■ Aim of the task ■
Reproduce every line of text in the listing below with no changes, and leave the pictures out.

_____

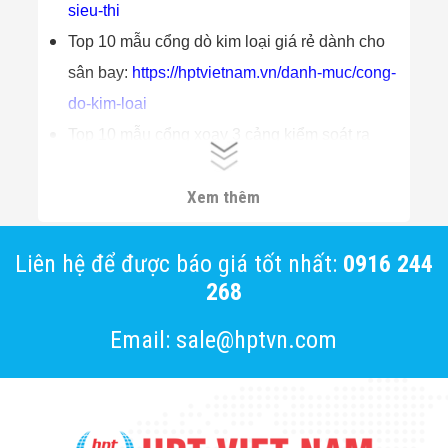
sieu-thi
Top 10 mẫu cổng dò kim loại giá rẻ dành cho
sân bay:
https://hptvietnam.vn/danh-muc/cong-
do-kim-loai
Top 10 mẫu cổng xoay 3 cảng kiểm soát ra
vào:
https://hptvietnam.vn/danh-muc/cong-
Xem thêm
xoay-3-cang
Liên hệ để được báo giá tốt nhất:
0916 244
268
Email: sale@hptvn.com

_____

■ Exercise answer ■
sieu-thi
Top 10 mẫu cổng dò kim loại giá rẻ dành cho
sân bay:
https://hptvietnam.vn/danh-muc/cong-
do-kim-loai
Top 10 mẫu cổng xoay 3 cảng kiểm soát ra
vào:
https://hptvietnam.vn/danh-muc/cong-
Xem thêm
xoay-3-cang
Liên hệ để được báo giá tốt nhất:
0916 244
268
Email: sale@hptvn.com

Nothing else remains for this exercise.